If your values include connecting with others, having a positive impact, and doing sole activities for self-care…

  • Informational interviews will be about building connections and getting to know people.
  • You will book 1:1 meetings rather than group gatherings.
  • You will follow up with your connections after the informational interview, thanking them for their input.
  • You will communicate with your connections about your next moves.
  • You will ask your connections how you can add value to their work.
  • You will inform your connections about any wins or aha moments and thank them for the input they had in that!
  • You will continue to cultivate your network and offer to help others with their journey.

This is just one potential outcome from identifying your values. I’m not offering this as a prescription for everyone. But I hope you can see how this works! The same will be true for the job search and identifying the type of job you want.

Values will also inform your actions in your first 30 days of work: how you will lead a team, how you assert your boundaries, and how you ask for help.


Turning now to finding alignment, overcoming uncertainty, and identifying which factors are non-negotiable in your life, you will need to be a good noticer!

Again, this process entails understanding how your body reacts in response to stressors and things that bring you joy. You may have lost that mind-body connection through ignoring the abuse and trauma you experienced within academia. 

As a stress researcher, I know all too well about the numbing we can experience over time!

To reconnect,

  1. Engage in activities with more awareness and intention. Find power in a pause and in the breath.
  2. Notice which of your work activities fill your cup and which ones leave you drained.

I’ve had conversations with academics that reveal that much of their conversations with colleagues involve cynicism and a sort of gallows humour.

Much of that results from trying to cope with the changing demands of a profession which itself is under extreme strain!

We are like Law and Order detectives finding humour as a way to deal with what we see on our streets!

Bring awareness and notice when your anger and cynicism has been triggered. Is this because your values are being ignored?

Bringing awareness will help clarify which aspects add value to your life.


Second, evaluate each aspect of your living conditions since life extends beyond one’s career. 

Map out your preferred way of living your life. Consider both small and large details of daily life that contribute to personal satisfaction 

1. Commuting preferences (e.g., driving once a week or taking public transit), 

2. Desired working hours, 

3. Time for extracurricular activities (e.g., hiking, cycling, yoga), and hobbies like crafting. 

Begin engaging in these pursuits now (carve out time, set better boundaries for working hours, take up a hobby) and observe how they make you feel.

This will provide clarity on which areas are most valuable.

Most of my clients are amazed at how going to a football club or going on a hike with like-minded people can open their minds up to more possibilities. 

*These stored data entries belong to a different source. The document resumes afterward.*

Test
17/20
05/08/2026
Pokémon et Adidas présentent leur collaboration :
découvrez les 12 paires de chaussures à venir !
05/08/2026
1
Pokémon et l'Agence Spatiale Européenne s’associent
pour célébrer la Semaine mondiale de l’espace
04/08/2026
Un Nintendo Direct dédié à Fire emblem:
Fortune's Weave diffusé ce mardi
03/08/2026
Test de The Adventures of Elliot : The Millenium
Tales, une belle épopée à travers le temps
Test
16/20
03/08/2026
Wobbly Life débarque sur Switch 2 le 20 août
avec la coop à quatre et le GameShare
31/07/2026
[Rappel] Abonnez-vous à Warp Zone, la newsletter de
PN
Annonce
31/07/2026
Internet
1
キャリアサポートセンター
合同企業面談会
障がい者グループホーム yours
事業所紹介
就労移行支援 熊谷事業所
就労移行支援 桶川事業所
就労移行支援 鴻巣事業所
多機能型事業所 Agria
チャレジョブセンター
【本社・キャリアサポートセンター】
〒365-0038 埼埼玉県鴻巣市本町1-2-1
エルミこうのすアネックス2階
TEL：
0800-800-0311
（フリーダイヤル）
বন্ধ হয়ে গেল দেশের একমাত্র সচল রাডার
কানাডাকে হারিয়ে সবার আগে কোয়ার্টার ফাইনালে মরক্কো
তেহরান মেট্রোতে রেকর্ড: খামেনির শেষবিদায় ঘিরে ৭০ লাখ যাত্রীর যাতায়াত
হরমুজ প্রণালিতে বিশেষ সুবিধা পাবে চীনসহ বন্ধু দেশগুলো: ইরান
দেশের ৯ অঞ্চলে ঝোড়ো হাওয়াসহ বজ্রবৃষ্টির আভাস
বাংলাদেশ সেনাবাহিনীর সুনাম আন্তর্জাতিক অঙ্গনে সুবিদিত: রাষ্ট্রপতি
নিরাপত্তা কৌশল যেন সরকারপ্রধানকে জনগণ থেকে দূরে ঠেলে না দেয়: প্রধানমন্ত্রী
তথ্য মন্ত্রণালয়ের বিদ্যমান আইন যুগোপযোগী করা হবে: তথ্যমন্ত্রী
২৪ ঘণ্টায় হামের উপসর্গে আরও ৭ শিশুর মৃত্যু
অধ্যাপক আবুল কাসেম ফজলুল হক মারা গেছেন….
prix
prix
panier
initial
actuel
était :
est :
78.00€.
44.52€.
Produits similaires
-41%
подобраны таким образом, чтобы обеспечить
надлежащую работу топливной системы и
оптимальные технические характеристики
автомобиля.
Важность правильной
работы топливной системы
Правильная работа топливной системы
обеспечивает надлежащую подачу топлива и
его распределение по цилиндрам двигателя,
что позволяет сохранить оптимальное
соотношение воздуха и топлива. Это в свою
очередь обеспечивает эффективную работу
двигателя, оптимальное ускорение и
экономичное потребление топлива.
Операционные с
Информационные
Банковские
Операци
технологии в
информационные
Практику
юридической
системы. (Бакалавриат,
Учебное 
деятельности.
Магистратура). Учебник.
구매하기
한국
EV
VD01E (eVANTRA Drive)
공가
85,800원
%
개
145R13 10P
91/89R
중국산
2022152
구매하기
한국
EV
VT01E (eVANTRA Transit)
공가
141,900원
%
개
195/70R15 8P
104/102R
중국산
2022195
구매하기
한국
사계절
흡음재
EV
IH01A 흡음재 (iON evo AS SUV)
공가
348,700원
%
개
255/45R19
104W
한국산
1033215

Once you put yourself out there, you realize, for real, ‘this is something I really need in my life and it’s going to add value.’

As you become more familiar with what truly matters to you outside academia, you’ll gain greater clarity about what kind of job best aligns with the new direction you’re pursuing post-academia.


Third, embrace your newfound knowledge; let it empower you in making informed decisions about potential employment opportunities that resonate with who you are now. 

Becoming more familiar with what truly matters allows you to confidently reject opportunities misaligned with your post-academic identity.

As we transition out of academia into new paths, our goal should not simply be maintaining the status quo but rather embracing change and fostering growth in all facets of our lives. By doing so, we can collectively create disruption and revolutionize our lives after leaving academia instead of merely repeating old patterns.